Imagine that during your senior year of high school, you manage to scrape and claw your way onto the varsity basketball team. You sit the bench, but you’re the first number called by the coach in most games, and you provide leadership, hustle and smarts in the twenty games you see action for your 26-2 conference championship team. But a D1 collegiate prospect you’re assuredly not – your 3.4 ppg and 2.5 apg averages don’t even rise to the level of your GPA (4.3). So you send your college applications out like everyone else in the Class of 2008, and the year of varsity hoops is but one of your many extracurriculars that you hope will give you an edge in the process. Good fortune intervenes as you are accepted into your dream school, and before you know it, you’re not only on the varsity of a national powerhouse team coming off of three straight Final Four trips, but sitting on the bench in uniform alongside several HS all-americans and actually seeing a minute-plus of playing time in a real game against a Big East opponent (he missed his only three, by the way).

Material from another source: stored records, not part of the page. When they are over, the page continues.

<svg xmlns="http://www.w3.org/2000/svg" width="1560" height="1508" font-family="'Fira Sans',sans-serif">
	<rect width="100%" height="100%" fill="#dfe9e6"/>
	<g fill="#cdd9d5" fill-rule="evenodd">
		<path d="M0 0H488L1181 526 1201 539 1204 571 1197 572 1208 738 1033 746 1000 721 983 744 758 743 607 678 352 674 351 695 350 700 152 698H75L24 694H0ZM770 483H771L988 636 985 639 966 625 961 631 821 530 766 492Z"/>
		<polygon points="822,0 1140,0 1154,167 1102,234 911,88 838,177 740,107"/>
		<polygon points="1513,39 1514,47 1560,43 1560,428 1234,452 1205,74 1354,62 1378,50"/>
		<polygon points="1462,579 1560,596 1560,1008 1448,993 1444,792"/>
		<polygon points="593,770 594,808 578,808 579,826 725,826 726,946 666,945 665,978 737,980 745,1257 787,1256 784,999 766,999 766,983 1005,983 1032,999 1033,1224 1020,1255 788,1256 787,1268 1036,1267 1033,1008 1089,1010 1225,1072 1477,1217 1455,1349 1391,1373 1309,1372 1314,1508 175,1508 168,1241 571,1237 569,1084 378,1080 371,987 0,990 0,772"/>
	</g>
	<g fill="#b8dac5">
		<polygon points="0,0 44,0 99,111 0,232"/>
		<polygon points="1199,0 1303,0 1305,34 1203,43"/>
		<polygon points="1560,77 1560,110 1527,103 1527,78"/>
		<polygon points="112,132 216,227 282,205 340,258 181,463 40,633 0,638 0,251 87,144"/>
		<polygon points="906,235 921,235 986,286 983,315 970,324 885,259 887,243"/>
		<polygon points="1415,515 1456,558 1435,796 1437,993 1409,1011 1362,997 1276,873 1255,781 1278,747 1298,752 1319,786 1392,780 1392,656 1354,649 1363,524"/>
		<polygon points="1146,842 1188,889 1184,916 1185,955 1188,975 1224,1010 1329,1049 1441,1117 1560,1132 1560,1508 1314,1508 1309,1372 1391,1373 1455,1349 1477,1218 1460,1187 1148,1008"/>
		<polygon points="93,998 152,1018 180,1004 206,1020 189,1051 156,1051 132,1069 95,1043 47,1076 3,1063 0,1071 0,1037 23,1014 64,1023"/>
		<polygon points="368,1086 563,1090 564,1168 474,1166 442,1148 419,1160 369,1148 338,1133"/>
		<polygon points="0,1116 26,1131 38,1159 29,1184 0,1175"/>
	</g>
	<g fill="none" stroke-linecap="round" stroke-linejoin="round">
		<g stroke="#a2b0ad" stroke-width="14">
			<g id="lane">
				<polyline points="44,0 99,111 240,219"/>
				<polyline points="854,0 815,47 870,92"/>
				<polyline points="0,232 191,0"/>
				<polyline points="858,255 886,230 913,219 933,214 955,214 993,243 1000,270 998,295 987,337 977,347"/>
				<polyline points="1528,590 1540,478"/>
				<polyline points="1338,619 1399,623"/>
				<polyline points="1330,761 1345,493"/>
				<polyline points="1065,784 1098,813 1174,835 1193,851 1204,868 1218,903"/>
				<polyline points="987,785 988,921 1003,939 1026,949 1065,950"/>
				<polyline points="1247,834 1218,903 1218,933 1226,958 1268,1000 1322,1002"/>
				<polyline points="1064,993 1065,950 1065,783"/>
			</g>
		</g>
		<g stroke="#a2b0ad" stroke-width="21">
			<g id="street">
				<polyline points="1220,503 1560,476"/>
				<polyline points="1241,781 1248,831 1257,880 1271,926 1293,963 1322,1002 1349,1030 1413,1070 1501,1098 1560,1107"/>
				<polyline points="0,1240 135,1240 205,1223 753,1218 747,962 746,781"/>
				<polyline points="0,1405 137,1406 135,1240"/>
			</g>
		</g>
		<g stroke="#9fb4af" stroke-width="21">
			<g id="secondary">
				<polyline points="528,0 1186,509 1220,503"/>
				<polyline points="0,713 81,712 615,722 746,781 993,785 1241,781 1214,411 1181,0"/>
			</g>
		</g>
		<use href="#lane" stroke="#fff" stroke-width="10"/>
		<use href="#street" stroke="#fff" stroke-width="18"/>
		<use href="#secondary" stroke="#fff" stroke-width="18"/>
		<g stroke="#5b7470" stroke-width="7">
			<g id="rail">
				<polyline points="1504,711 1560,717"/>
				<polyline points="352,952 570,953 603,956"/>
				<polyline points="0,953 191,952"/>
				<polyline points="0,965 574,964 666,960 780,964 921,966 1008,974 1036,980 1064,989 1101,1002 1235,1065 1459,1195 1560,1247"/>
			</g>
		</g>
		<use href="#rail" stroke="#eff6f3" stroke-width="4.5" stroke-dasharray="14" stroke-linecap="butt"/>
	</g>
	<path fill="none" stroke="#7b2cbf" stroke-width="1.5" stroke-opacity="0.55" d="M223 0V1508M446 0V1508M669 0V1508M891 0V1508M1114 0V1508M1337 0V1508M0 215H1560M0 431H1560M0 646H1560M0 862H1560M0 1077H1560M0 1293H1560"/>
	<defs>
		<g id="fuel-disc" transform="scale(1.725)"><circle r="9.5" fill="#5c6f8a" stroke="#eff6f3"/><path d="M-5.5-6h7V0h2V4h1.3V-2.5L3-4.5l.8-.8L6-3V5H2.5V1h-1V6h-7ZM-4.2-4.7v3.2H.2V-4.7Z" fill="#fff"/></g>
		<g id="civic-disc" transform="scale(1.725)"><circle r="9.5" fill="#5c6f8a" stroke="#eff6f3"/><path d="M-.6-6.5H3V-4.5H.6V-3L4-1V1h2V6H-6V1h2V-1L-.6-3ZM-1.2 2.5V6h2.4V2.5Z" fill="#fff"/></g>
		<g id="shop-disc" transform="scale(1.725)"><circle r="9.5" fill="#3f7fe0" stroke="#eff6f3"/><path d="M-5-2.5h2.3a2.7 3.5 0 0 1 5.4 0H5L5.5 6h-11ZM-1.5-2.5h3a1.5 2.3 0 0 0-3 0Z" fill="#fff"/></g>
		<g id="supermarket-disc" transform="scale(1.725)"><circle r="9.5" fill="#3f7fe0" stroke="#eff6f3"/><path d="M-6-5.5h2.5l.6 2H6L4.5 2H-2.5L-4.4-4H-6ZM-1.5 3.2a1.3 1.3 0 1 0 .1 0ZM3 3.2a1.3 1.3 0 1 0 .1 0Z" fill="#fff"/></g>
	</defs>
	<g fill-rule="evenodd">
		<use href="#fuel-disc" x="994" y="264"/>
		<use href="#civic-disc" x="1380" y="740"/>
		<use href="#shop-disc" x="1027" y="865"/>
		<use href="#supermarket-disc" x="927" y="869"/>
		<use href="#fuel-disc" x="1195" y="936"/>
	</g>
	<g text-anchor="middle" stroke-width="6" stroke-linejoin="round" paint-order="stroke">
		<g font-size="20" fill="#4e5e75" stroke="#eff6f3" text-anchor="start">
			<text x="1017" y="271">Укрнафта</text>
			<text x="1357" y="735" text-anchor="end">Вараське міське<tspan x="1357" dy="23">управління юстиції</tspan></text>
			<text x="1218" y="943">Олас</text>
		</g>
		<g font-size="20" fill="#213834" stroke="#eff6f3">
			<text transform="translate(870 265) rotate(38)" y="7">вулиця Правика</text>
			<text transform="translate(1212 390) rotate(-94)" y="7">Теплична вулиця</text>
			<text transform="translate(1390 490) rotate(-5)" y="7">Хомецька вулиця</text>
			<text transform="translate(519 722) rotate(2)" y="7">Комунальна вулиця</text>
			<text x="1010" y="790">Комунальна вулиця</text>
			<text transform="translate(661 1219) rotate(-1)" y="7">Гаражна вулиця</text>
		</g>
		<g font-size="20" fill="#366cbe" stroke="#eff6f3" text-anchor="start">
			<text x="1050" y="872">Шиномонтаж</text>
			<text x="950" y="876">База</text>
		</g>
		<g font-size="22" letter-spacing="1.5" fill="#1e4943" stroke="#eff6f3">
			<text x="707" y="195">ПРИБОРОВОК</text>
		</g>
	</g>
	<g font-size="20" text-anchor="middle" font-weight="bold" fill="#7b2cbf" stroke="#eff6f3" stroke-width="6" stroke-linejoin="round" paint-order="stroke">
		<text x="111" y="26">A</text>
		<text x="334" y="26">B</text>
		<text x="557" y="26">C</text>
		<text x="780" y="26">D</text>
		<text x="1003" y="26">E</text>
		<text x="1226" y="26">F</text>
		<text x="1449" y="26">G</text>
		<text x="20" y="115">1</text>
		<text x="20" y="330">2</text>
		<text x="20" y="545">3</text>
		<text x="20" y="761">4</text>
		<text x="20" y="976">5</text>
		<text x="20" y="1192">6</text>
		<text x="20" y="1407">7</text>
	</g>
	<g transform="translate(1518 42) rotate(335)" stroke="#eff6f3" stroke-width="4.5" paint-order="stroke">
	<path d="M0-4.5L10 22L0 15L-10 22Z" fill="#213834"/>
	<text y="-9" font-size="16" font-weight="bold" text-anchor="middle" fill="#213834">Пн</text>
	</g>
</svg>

Preposterous? Nah. Meet Tyler Trapani, UCLA’s walk-on seventeenth man, who also happens to be the great-grandson of a rather illustrious presence around Westwood – John Wooden. Normally, we’d be up in arms over this clear case of nepotism, but actually, we don’t have any problem with this story. As Ben Howland said in a recent AP report, he’s just acting as a caretaker for Coach Wooden’s program, and it’s not as if Trapani’s presence on the team otherwise injures any current Bruin’s standing (apparently, for most games he sits in the stands in street clothing).
As part of the Wooden Classic festivities against Depaul on Saturday, the elder Bruin coach was there when Trapani (#4) played for ninety glorious seconds. Given that the current walk-on Bruin once as a child told his great-gramps that he already knew how to shoot the ball when “Papa” was trying to correct his form, what was the WoW’s take on his 6’0, 185-lb. scion’s all-around game?
He’s a little heavy-footed, but he works hard for a young fellow just starting college. He doesn’t have the quickness for changing direction that I always like to have.
Translation: I was too busy recruiting players like Lew Alcindor, Sidney Wicks, Walt Hazzard, Bill Walton, Marques Johnson, et al., than to go after slow-as-molasses chumps like you. Still love ya, though, kid.